** What to produce **
Your output should be the line with "- [ ] **Parcel creation** works" plus all following lines to the end of the records, exactly as written and nothing more.

** Opening Available data block **

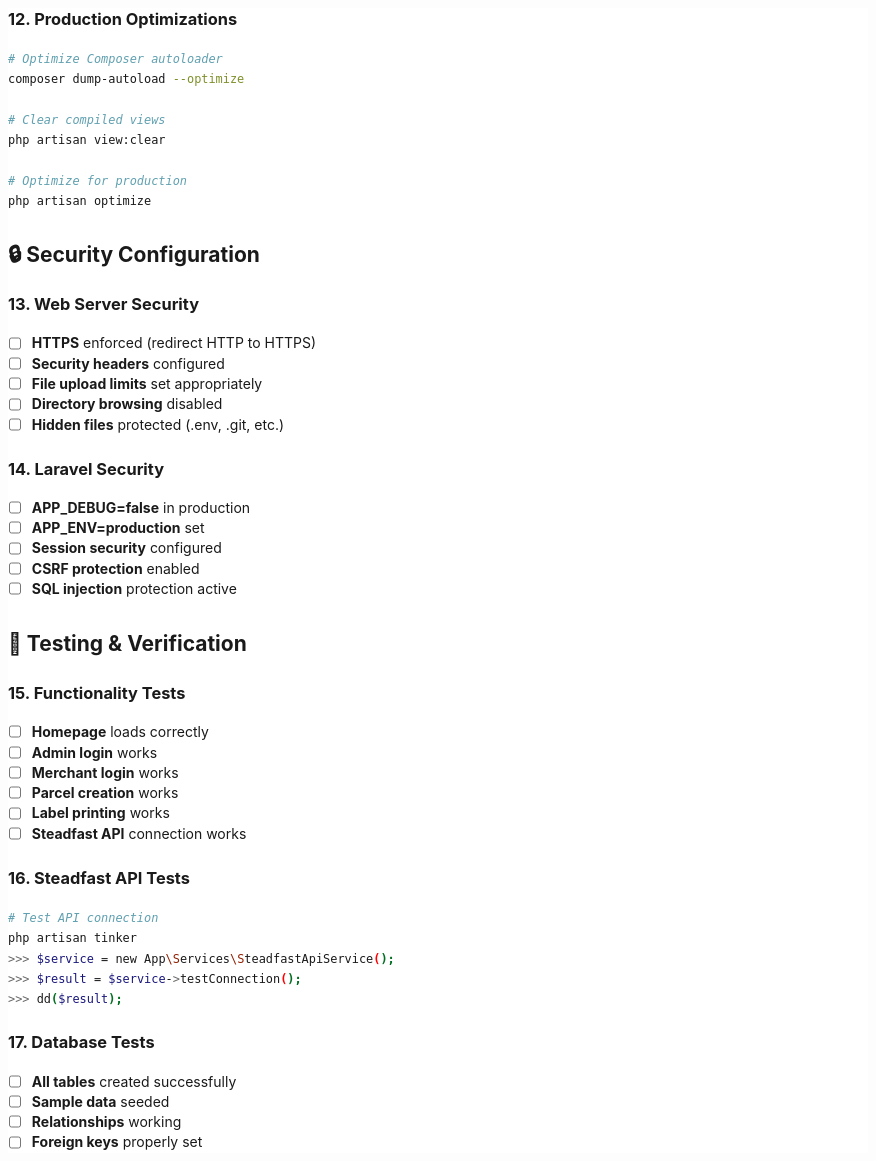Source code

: ### **12. Production Optimizations**
```bash
# Optimize Composer autoloader
composer dump-autoload --optimize

# Clear compiled views
php artisan view:clear

# Optimize for production
php artisan optimize
```

## 🔒 **Security Configuration**

### **13. Web Server Security**
- [ ] **HTTPS** enforced (redirect HTTP to HTTPS)
- [ ] **Security headers** configured
- [ ] **File upload limits** set appropriately
- [ ] **Directory browsing** disabled
- [ ] **Hidden files** protected (.env, .git, etc.)

### **14. Laravel Security**
- [ ] **APP_DEBUG=false** in production
- [ ] **APP_ENV=production** set
- [ ] **Session security** configured
- [ ] **CSRF protection** enabled
- [ ] **SQL injection** protection active

## 🧪 **Testing & Verification**

### **15. Functionality Tests**
- [ ] **Homepage** loads correctly
- [ ] **Admin login** works
- [ ] **Merchant login** works
- [ ] **Parcel creation** works
- [ ] **Label printing** works
- [ ] **Steadfast API** connection works

### **16. Steadfast API Tests**
```bash
# Test API connection
php artisan tinker
>>> $service = new App\Services\SteadfastApiService();
>>> $result = $service->testConnection();
>>> dd($result);
```

### **17. Database Tests**
- [ ] **All tables** created successfully
- [ ] **Sample data** seeded
- [ ] **Relationships** working
- [ ] **Foreign keys** properly set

** Closing Available data block **

** Written answer **
- [ ] **Parcel creation** works
- [ ] **Label printing** works
- [ ] **Steadfast API** connection works

### **16. Steadfast API Tests**
```bash
# Test API connection
php artisan tinker
>>> $service = new App\Services\SteadfastApiService();
>>> $result = $service->testConnection();
>>> dd($result);
```

### **17. Database Tests**
- [ ] **All tables** created successfully
- [ ] **Sample data** seeded
- [ ] **Relationships** working
- [ ] **Foreign keys** properly set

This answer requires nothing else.